Yellow Cat was not my cat; in fact, he was no one's cat, although I do now know whether that was by his choice or whether someone abandoned him. Over the past four years, though, we had achieved an understanding. I would provide food and water and take him to the vet for shots or to be patched up when he occasionally was wounded by some more aggressive creature. In exchange, he would decorate the porch railing or the deck or the driveway, lolling in the sun or curled up in a ball on the bench.
I had been seeing Yellow Cat (that started as a description and became his de facto name) off and on for more than a year before we began slowly establishing a relationship. He would be curled up in the sun at the end of a retaining wall or sitting under a bush down the hill from the house. He covered a wide range. I had spotted him in the woods by the boat ramp more than a mile from the house, and neighbors had seen him lurking around their places.
He was skinny, and his fur was matted; he had luminous eyes. If anyone came too close, he disappeared into the bushes. Occasionally I put food out, well away from the house. It disappeared, but I never knew whether he was the diner.
After we moved to the lake full-time and brought out indoor cat with us, sightings of Yellow Cat increased.
Over time, Yellow Cat began eating from a dish on the side deck, and then from a dish on the stoop. He no longer retreated when I appeared, but allowing an occasional scratching of his ears was about as much contact as he tolerated. He no longer looked emaciated; he grew sleek and seemed to content to spend most of his time around the house.
On the Wednesday morning that he died, Yellow Cat was at the side door as usual, staring patiently through the glass, head cocked to one side, waiting for breakfast.
I filled his dish – it had been licked clean, which meant thad a coon or possum had wandered by; Yellow Cat always left a few crumbs.
A couple of hours later, I went to put some things in the car preparatory to taking my wife to Birmingham for a medical appointment. Yellow Cat was sprawled on the side deck, looking very much as he did when he stretched out in a warm, sunny spot. The day, however, was cold and windy, and ordinarily he would have taken shelter under the tea olive bush at the corner of the house.

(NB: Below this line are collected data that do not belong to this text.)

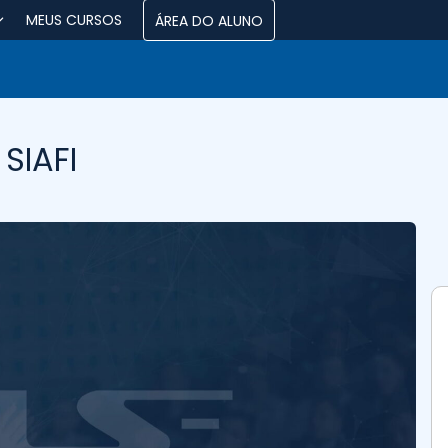
MEUS CURSOS
ÁREA DO ALUNO
SIAFI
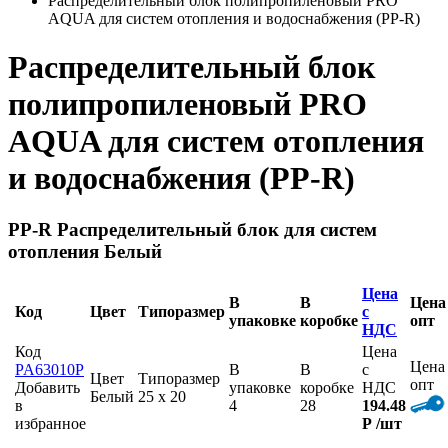
Распределительный блок полипропиленовый PRO
AQUA для систем отопления и водоснабжения (PP-R)
Распределительный блок
полипропиленовый PRO
AQUA для систем отопления
и водоснабжения (PP-R)
PP-R Распределительный блок для систем
отопления Белый
Цена
В
В
Цена
Код
Цвет
Типоразмер
с
упаковке
коробке
опт
НДС
Код
Цена
Цена
PA63010P
В
В
с
Цвет
Типоразмер
опт
Добавить
упаковке
коробке
НДС
Белый
25 x 20
в
4
28
194.48
избранное
Р
/шт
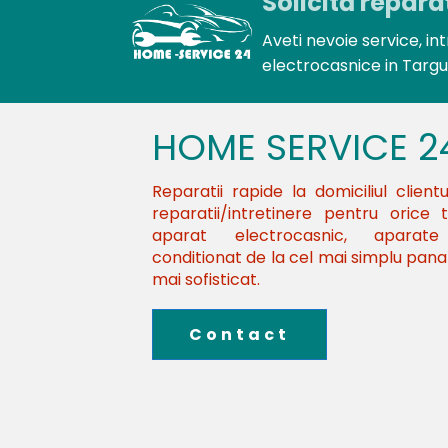
Solicită repara
Aveti nevoie service, int
electrocasnice in Targ
HOME SERVICE 2
Reparatii rapide la domiciliul clientu
reparatii/intretinere pentru orice 
aparat electrocasnic, aparat
conditionat de la cel mai simplu pana 
mai sofisticat.
Contact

He was dead, peacefully dead, as if the end had come by surprise, and I would like to think, painlessly. There were no marks on him, not even any sign of discomfort. It must have happened not long before I found him, because rigor had not yet set in. When animals know they are dying, they often seek a secluded spot to pass away. Yellow Cat apparently didn't have that warning, and I am glad, because if he had simply disappeared, I would always have wondered what happened to him.
I covered him to keep the buzzards and other animals from getting to him, and when we got home that evening, I  buried him on the hillside overlooking the lake. My wife donated flowers from a bouquet that someone had sent her.
The next day, I called our veterinarian to tell him about Yellow Cat's death and to ask whether I should be concerned about the health of our indoor cat. The circumstances of his death didn't yield a ready explanation, and he asked me to remove Yellow Cat from his hillside so he could be sent to Auburn University for an autopsy.
So I carefully removed the now stiff body from his hillside and took him to the vet in a black plastic bag.
I said goodbye to Yellow Cat for a second time and promise myself that I won't reach an understanding with another homeless animal. At least not any time soon.

Post Script: A few weeks later, the vet called me with the autopsy report. Yellow Cat died of a heart attack. We never knew how old he was, and a heart attack was a far easier death the the renal failure that claims so many older cats.